We follow Kashiwara and Nakashima (Journal of Algebra 165, 1994) in representing the elements of the spin crystal by sequences of signs \(\pm\).

sage.combinat.crystals.spins.CrystalOfSpins(ct)#

Return the spin crystal of the given type \(B\).

This is a combinatorial model for the crystal with highest weight \(Lambda_n\) (the \(n\)-th fundamental weight). It has \(2^n\) elements, here called Spins. See also CrystalOfLetters(), CrystalOfSpinsPlus(), and CrystalOfSpinsMinus().

INPUT:

  • ['B', n] - A Cartan type \(B_n\).

EXAMPLES:

sage: C = crystals.Spins(['B',3])
sage: C.list()
[+++, ++-, +-+, -++, +--, -+-, --+, ---]
sage: C.cartan_type()
['B', 3]
sage: [x.signature() for x in C]
['+++', '++-', '+-+', '-++', '+--', '-+-', '--+', '---']
sage.combinat.crystals.spins.CrystalOfSpinsMinus(ct)#

Return the minus spin crystal of the given type D.
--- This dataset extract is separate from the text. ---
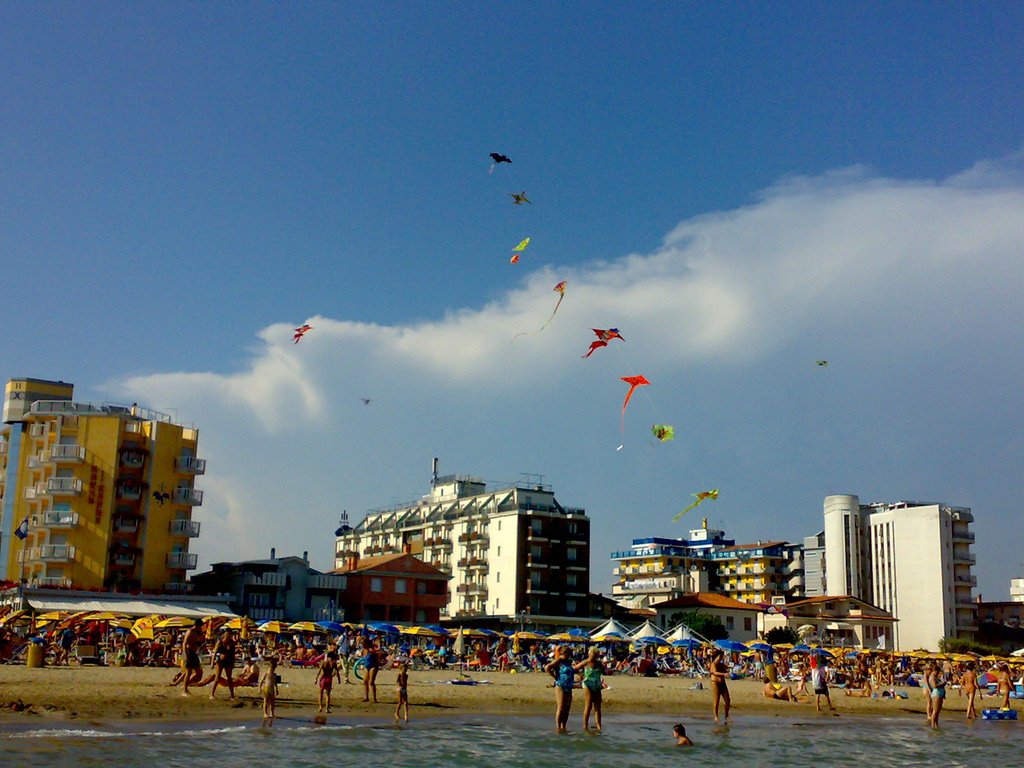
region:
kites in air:
[470, 87, 720, 457]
This is the crystal with highest weight \(Lambda_{n-1}\) (the \((n-1)\)-st fundamental weight).

INPUT:

  • ['D', n] - A Cartan type \(D_n\).

EXAMPLES:

sage: E = crystals.SpinsMinus(['D',4])
sage: E.list()
[+++-, ++-+, +-++, -+++, +---, -+--, --+-, ---+]
sage: [x.signature() for x in E]
['+++-', '++-+', '+-++', '-+++', '+---', '-+--', '--+-', '---+']
sage.combinat.crystals.spins.CrystalOfSpinsPlus(ct)#

Return the plus spin crystal of the given type D.

This is the crystal with highest weight \(Lambda_n\) (the \(n\)-th fundamental weight).

INPUT:

  • ['D', n] - A Cartan type \(D_n\).

EXAMPLES:

sage: D = crystals.SpinsPlus(['D',4])
sage: D.list()
[++++, ++--, +-+-, -++-, +--+, -+-+, --++, ----]
sage: [x.signature() for x in D]
['++++', '++--', '+-+-', '-++-', '+--+', '-+-+', '--++', '----']
class sage.combinat.crystals.spins.GenericCrystalOfSpins(ct, element_class, case)#

Bases: UniqueRepresentation, Parent

A generic crystal of spins.

lt_elements(x, y)#

Return True if and only if there is a path from x to y in the crystal graph.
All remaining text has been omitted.